Ксения Медведевич - Сторож брату своему
С трудом выговаривая слова и то и дело откашливаясь — словно его что-то душило — нерегиль, наконец, выдавил:
— У меня еще недостаточно сведений… о мой халиф.
— Сведений? Недостаточно?! — топнул снова и свирепо разорался аль-Амин. — Каких тебе еще нужно сведений, тварь ты поганая, они сожгли Гаусин!
— За ними бесполезно… — снова раскашлялся, да что с ним такое, — …бесполезно гоняться, мой повелитель. Нужно уничтожить их… гнездо.
— Вот и иди туда! — пуще прежнего взъярился халиф. — Иди в поход, ты, старый ленивый кошак, дармоед, я приказываю тебе идти в поход!
— Куда ты приказываешь мне идти, о мой халиф? — явственно скрипнув зубами, спросил нерегиль.

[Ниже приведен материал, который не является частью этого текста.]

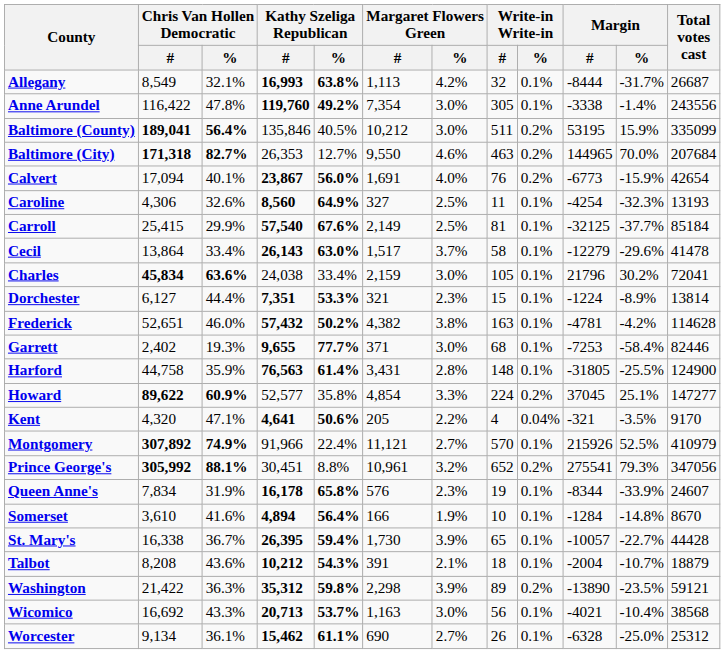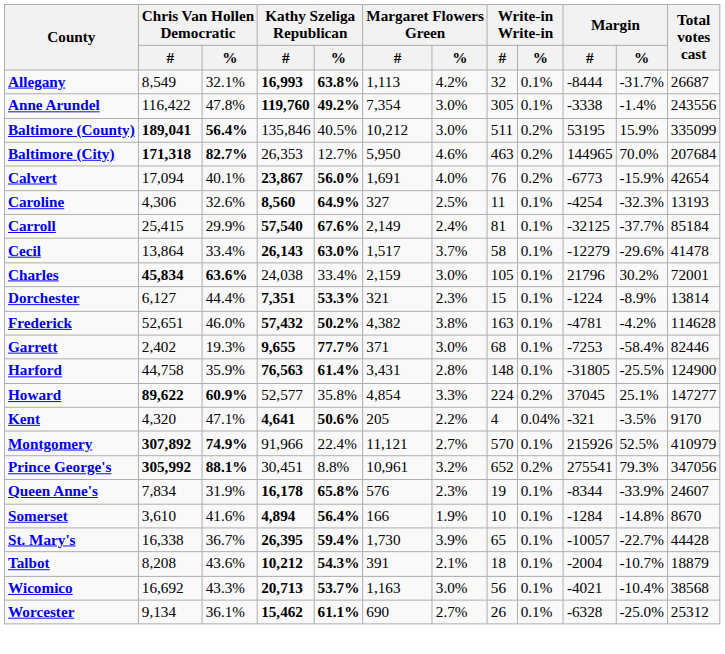Baltimore (City) | Margaret Flowers Green / #: 9,550 -> 5,950
Carroll | Margaret Flowers Green / %: 2.5% -> 2.4%
Charles | Total votes cast: 72041 -> 72001
- row: Washington | 21,422 | 36.3% | 35,312 | 59.8% | 2,298 | 3.9% | 89 | 0.2% | -13890 | -23.5% | 59121
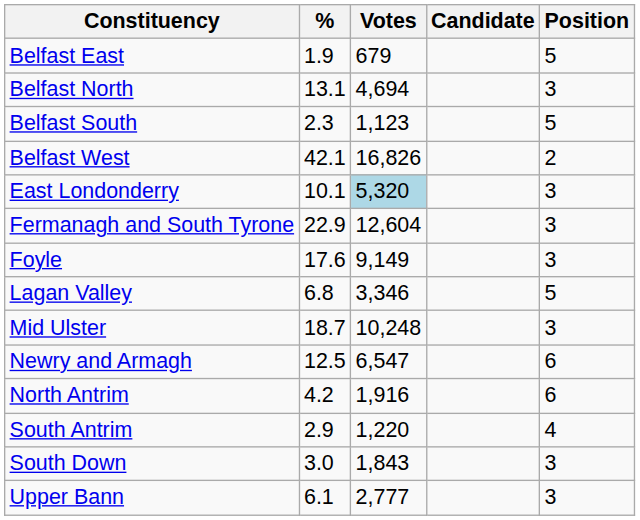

— В поход! На карматов! Вот сюда! — и халифская туфля — остроносая, на высоком деревянном каблуке — топнула в карту.
— Это пустыня Руб-эль-Хали, о мой халиф, — холодно отозвался Тарик. — Там нет карматов.
— А где ж они есть? — удивился аль-Амин.
И вдруг присел и принялся заинтересованно разглядывать тоненькие линии, отмечающие подземные каналы и вади, зеленые пятнышки оазисов и точки колодцев. И десятки, десятки надписей и стрелок, показывающих передвижения кочевых племен.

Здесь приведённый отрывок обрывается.